Recommendations and restrictions
It is recommended to exclude the point events located at intersections when analyzing traffic crashes in general. The reason lies in the fact that intersections are typically dangerous places by definition. If they are not (for example in the case of animal-vehicle collisions), there is no need to exclude events located at intersections.

The original restriction of network sections shorter than 200 meters (mentioned in Bíl et al., 2013) doesn’t apply from version 2.0. Therefore, also short sections can be analyzed using KDE+.
 

Is road segmentation necessary?
Road segmentation is not needed to apply the KDE+ method. In fact, we discourage from segmenting a road prior to the application of the KDE+ method, because it can distort results. For example, it can divide a hotspot. The sections of road network has to be divided between intersections, where traffic volume is changing.

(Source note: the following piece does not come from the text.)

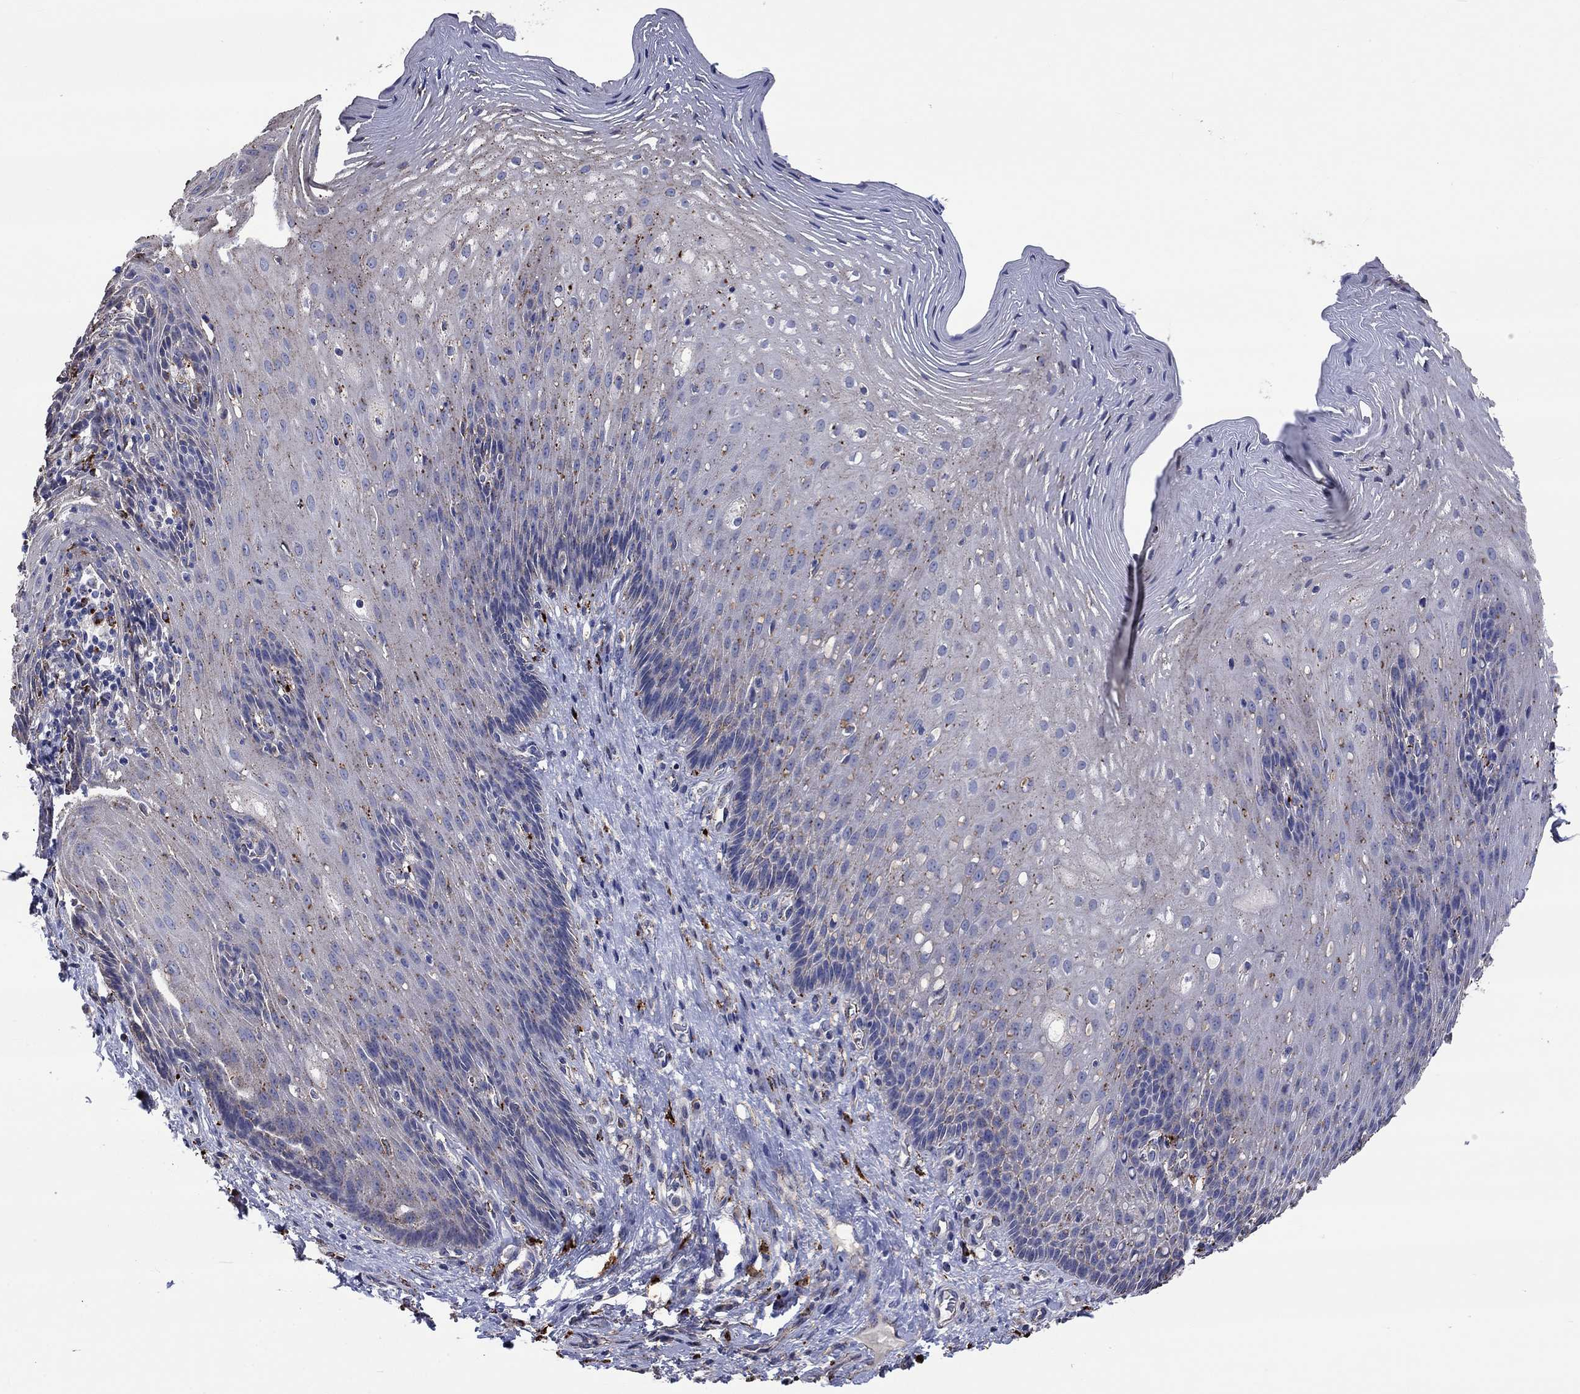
{"staining": {"intensity": "moderate", "quantity": "25%-75%", "location": "cytoplasmic/membranous"}, "tissue": "esophagus", "cell_type": "Squamous epithelial cells", "image_type": "normal", "snomed": [{"axis": "morphology", "description": "Normal tissue, NOS"}, {"axis": "topography", "description": "Esophagus"}], "caption": "Esophagus stained with DAB (3,3'-diaminobenzidine) immunohistochemistry (IHC) demonstrates medium levels of moderate cytoplasmic/membranous expression in approximately 25%-75% of squamous epithelial cells.", "gene": "CTSB", "patient": {"sex": "male", "age": 76}}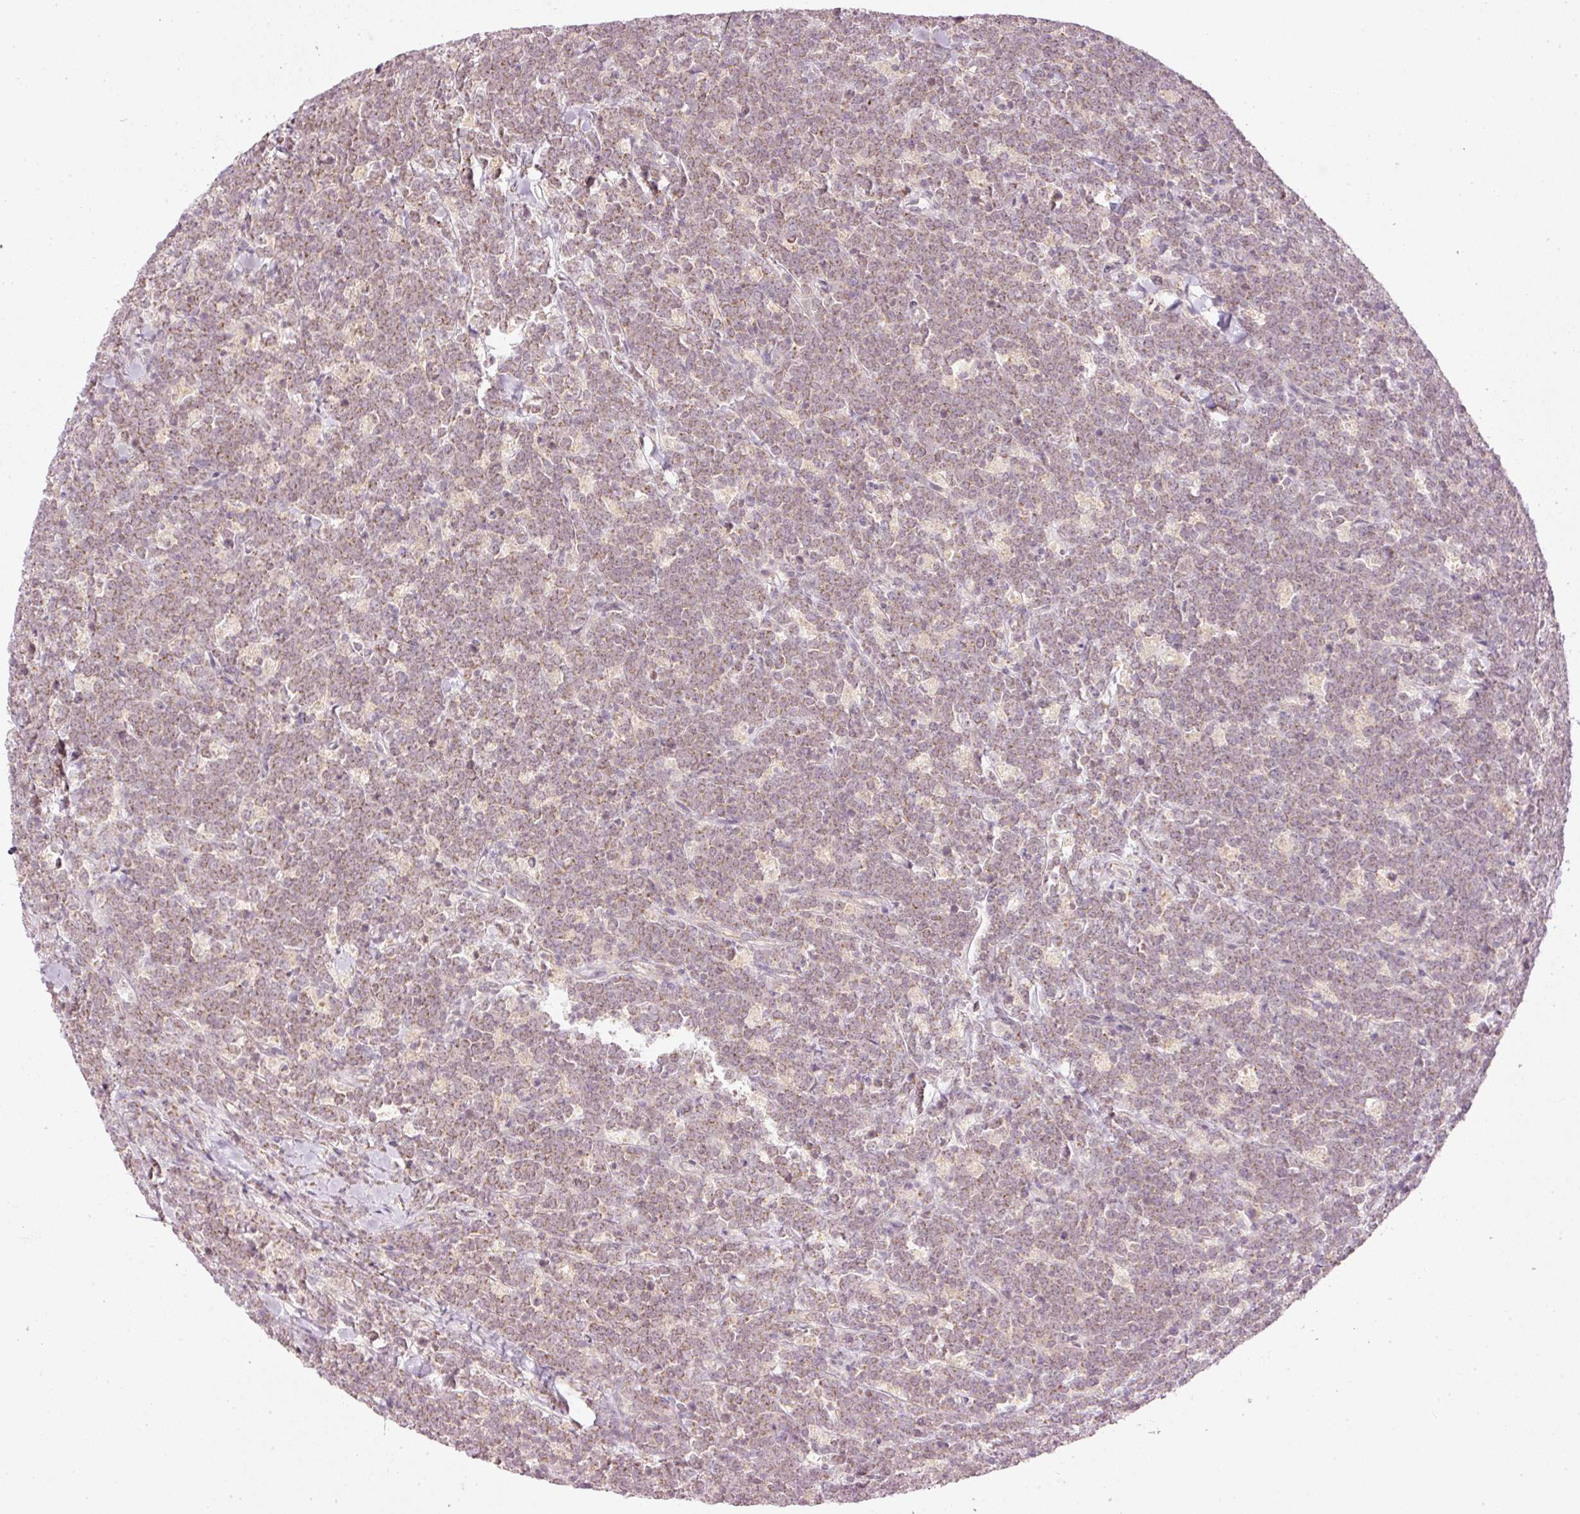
{"staining": {"intensity": "weak", "quantity": ">75%", "location": "cytoplasmic/membranous"}, "tissue": "lymphoma", "cell_type": "Tumor cells", "image_type": "cancer", "snomed": [{"axis": "morphology", "description": "Malignant lymphoma, non-Hodgkin's type, High grade"}, {"axis": "topography", "description": "Small intestine"}], "caption": "Immunohistochemical staining of human lymphoma reveals weak cytoplasmic/membranous protein staining in approximately >75% of tumor cells.", "gene": "CDC20B", "patient": {"sex": "male", "age": 8}}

Which attributes of resulting clusters are important for me?
ID_clus     - ID of the cluster
ID_line     - ID of the line section on which the cluster is located
NPts_clus     - number of points within the cluster
NPts_line     - number of points on the line section on which the cluster is located
Strength     - (individual strength) a relative number which measures the degree of violation of the null hypothesis (uniform distribution of traffic crashes along the road section); cluster strength is important for individual drivers, it represents the individual risk
Clus_from     - relative position of the cluster start point on the section
Clus_to     - relative position of the cluster end point on the section
Len_clus     - length of the cluster
Dens_Point     - density of points within the cluster per 100 m
Str_Dens2 = Strength*Dens_point^2 (collective strength) - a measure of collective importance of a cluster; this measure represents the collective risk
GStr - global strength - suitable for reducing the false alarm rate, possible miss of less important clusters


Should I use strength or collective strength to order resulting clusters?
It is important to consider both individual risk (represented by the cluster strength) and collective risk. Kernel density estimation (the blue curve) highlights places where a traffic crash is the most likely to occur within a road. On the other hand, number of traffic crashes within a road reflects the dangerousness of the road as a whole (how frequently traffic crashes occur) and it is related to exposition (in the form of number of possibilities for traffic crash occurrence). Thus, collective strength of a cluster depends on the cluster strength and number of traffic crashes per 100 m.

Example

  1. Low cluster strength (relatively low number of traffic crashes within the cluster compared to the number of traffic crashes within the whole road segment) + low number of traffic crashes within the road segment.
  2. High cluster strength (relatively high number of traffic crashes within the cluster) + low number of traffic crashes within the road segment.
  3. Low cluster strength (relatively low number of traffic crashes within the cluster) + high number of traffic crashes within the road segment.
  4. High cluster strength (relatively high number of traffic crashes within the cluster) + high number of traffic crashes within the road segment.

Ordering according to the cluster strength: 4, 2, 3, 1 (2 has greater individual risk than 3, because 3 has greater exposition).
Ordering according to the collective strength of a cluster: 4, 3, 2, 1 (3 has greater collective risk than 2, because there are fewer traffic crashes on 2 than on 3).